Maddox's announcement may have been the high-water mark of his campaign for the state's top elected office.
Within days of announcing his candidacy, the St. Petersburg Times reported that Maddox -- while party chairman --- had quietly been paid to help win support for a controversial development proposal reviled by Leon County Democrats.
A few weeks later, the Internal Revenue Service froze the party's bank account because it failed to pay about $200,000 in payroll and Social Security taxes while Maddox was chairman. Later came news that while he chaired the Leon County party in 2004, it paid a $10,500 fine for campaign finance violations but never reported it as required.
Maddox blamed the problems on a bookkeeper and longtime friend who admitted she had made a series of major mistakes and kept them hidden from her bosses. An internal investigation questioned Maddox's hiring decisions at the party, and his campaign faced two pending complaints of alleged campaign finance violations with the Florida Elections Commission, the Times reported.
He dropped out of the race on Oct. 7, 2005, about 11 months before the Democratic primary. Maddox endorsed U.S. Rep. Jim Davis of Tampa, who won the party's nomination but went on to lose that November to then-Republican Charlie Crist.
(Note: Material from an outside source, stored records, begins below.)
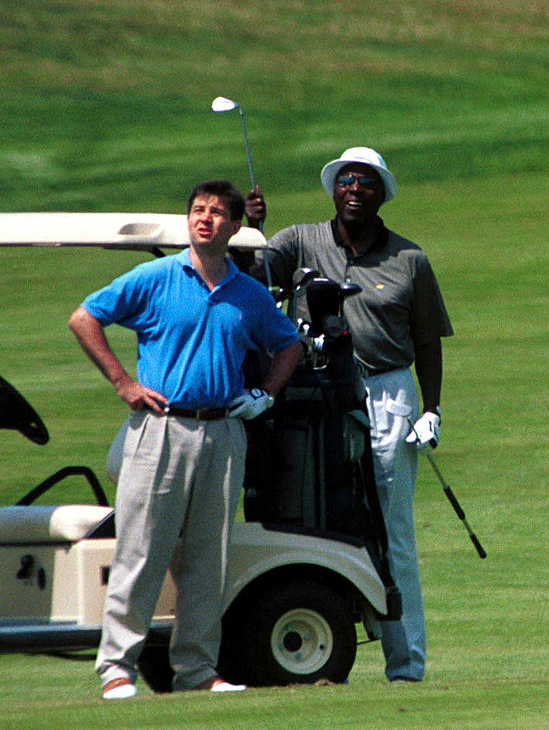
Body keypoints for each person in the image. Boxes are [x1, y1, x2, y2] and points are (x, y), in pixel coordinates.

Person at [69, 180, 303, 698]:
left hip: (223, 431)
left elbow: (289, 346)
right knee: (142, 549)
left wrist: (264, 394)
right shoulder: (156, 276)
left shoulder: (248, 292)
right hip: (161, 429)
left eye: (218, 213)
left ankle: (196, 669)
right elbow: (85, 317)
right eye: (198, 211)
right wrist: (123, 383)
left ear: (235, 226)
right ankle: (116, 668)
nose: (206, 219)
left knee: (207, 557)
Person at [248, 147, 453, 683]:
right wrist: (253, 228)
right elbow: (251, 273)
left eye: (365, 182)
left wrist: (431, 409)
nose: (354, 189)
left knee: (391, 529)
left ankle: (405, 664)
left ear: (381, 192)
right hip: (311, 394)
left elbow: (428, 341)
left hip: (387, 392)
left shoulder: (410, 259)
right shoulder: (298, 240)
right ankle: (313, 635)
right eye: (346, 181)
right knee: (313, 516)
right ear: (334, 190)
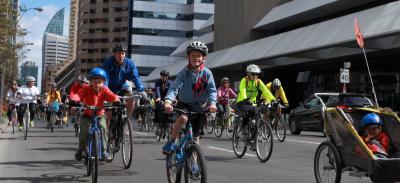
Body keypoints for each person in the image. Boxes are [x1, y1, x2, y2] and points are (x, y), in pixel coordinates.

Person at [163, 41, 217, 155]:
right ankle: (171, 141)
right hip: (185, 104)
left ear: (203, 58)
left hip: (200, 106)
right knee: (183, 118)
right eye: (193, 55)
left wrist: (212, 103)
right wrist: (168, 101)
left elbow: (212, 90)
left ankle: (194, 165)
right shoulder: (184, 73)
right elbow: (174, 88)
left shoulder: (207, 74)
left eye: (199, 56)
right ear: (188, 57)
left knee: (196, 139)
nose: (196, 58)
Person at [70, 67, 120, 161]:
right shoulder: (86, 88)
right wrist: (74, 100)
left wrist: (116, 100)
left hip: (99, 115)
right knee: (84, 131)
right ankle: (81, 150)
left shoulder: (105, 89)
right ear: (90, 81)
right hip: (87, 115)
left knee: (103, 127)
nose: (97, 84)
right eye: (95, 82)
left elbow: (112, 95)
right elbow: (78, 95)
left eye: (100, 82)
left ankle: (104, 150)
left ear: (103, 82)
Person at [101, 44, 147, 121]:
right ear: (114, 54)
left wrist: (141, 89)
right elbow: (105, 77)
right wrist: (105, 91)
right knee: (108, 116)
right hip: (110, 89)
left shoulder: (129, 63)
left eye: (123, 53)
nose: (121, 55)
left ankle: (126, 119)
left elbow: (135, 77)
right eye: (119, 53)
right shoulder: (108, 62)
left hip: (122, 88)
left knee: (132, 98)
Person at [236, 64, 275, 130]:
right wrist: (245, 99)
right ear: (248, 73)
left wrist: (273, 99)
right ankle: (243, 128)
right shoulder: (244, 80)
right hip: (242, 101)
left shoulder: (258, 82)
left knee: (256, 113)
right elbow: (243, 90)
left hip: (252, 102)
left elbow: (265, 90)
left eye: (257, 74)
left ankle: (253, 134)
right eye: (253, 74)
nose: (255, 76)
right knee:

That's two losing campaigns (if you give Putnam the benefit of the doubt that dropping out before a vote is cast is the same as losing and if you let slide the fact that the governor isn't technically in the Florida Cabinet).
We checked the state Division of Elections to see if Maddox ran for a Cabinet position or governor and lost a third time, but came up empty.
Running for agriculture commissioner?
McCarley, Putnam's campaign manager, said the third race is Maddox's 2010 bid for agriculture commissioner.
"The three out of four I was referring to (were) attorney general, governor and the current one, which is why we referred to it as 'losing' instead of lost," McCarley said.
McCarley's right in that he did say losing. But we don't buy his argument.
We found no independent, public polling data saying Putnam is beating Maddox in a hypothetical November match-up. Moreover, we wouldn't even consider that evidence Maddox is losing (See Charlie Crist Senate poll numbers circa June 2009 as evidence).
Plus the context of the quote strongly suggests that Maddox's bid for agriculture commissioner is his fourth run at a Cabinet-level post.
In trying to cast Maddox as a politician who will run for anything he think he might win, the Putnam campaign said Maddox has run "losing campaigns for 3 of Florida's 4 available Cabinet positions."
The minor offense in this case is counting Maddox's run for governor as a run for Cabinet. The governor isn't a member of the Cabinet, according to the state Constitution.
But that's not what has us worried.
Putnam errs in counting Maddox's 2010 bid for agriculture commissioner as a losing campaign. Maddox lost a campaign for attorney general and pulled out of a run for governor. The third race is still up in the air. We rate Putnam's claim False.